Dans 30 ans, le nombre des plus de 85 ans aura triplé en France. Un Parisien sur 5 aura dépassé les 65 ans. Il y a 18 millions de "vulnérables" face à l’épidémie, dit le conseil scientifique. Combien demain ? 

Tout était donc sur la table, mais l’exécutif a arbitré pour une autre bataille, celle des retraites. Jusqu’au confinement, on parlait 49.3 et âge pivot, les retraites, rien que les retraites. Hors sujet ou presque aujourd'hui. Rétrospectivement, n’a-t-on pas perdu six mois ? Il est toujours facile de refaire le monde après coup, mais les signaux d’alerte étaient là, bien avant l'hécatombe et la surmortalité dans les Ehpad. 

Pourquoi les métiers utiles socialement sont-ils restés à ce point sous-valorisés ? Aux fonctionnaires et aux soignants, la France reconnaissante. L’Etat soutient l’effort à coups de primes rapidement décaissées. Car Emmanuel Macron est ébranlé, il l’a dit. La pandémie mondiale remet certaines pendules à l’heure.  

Et certaines priorités budgétaires aussi ? 

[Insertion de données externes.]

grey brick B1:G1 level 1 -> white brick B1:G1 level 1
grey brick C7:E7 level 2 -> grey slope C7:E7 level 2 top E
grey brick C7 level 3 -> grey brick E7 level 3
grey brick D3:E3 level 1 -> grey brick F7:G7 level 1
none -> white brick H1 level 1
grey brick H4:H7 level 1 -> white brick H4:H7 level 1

C’est ce que nous verrons, une fois passée la gestion de crise. Dans le rapport Libault, les besoins supplémentaires pour faire face au vieillissement sont évalués à un peu plus de 9 milliards d’euros d’ici à 2030. C’est beaucoup et peu à la fois, quand on voit comment l’Etat s’endette en urgence pour amortir le choc. Si, comme on le dit à Bercy, le Covid est un "game changer" de la mondialisation, il l’est aussi pour la santé et la protection sociale.

Avec cette crainte, toujours latente, dans les Ehpad, demain, d’être laissés pour compte au profit de l’hôpital… L’héroïsme d’un côté, où l’on sauve des vies, le mouroir de l’autre. Vision faussée. De la réa aux Ehpad, c’est la même chaîne humaine. Eux aussi ont droit aux applaudissements à 20h ! 

Car "nous ne savons pas qui nous sommes si nous ignorons qui nous serons (…)". Car "nous n’accepterons plus avec indifférence le malheur du dernier âge", je finis sur ces mots de Simone de Beauvoir dans son essai sur "La Vieillesse". 

Ultime suggestion avant éventuel remaniement : un ministre à plein temps du grand âge, ça ne serait ni du luxe ni du temps perdu.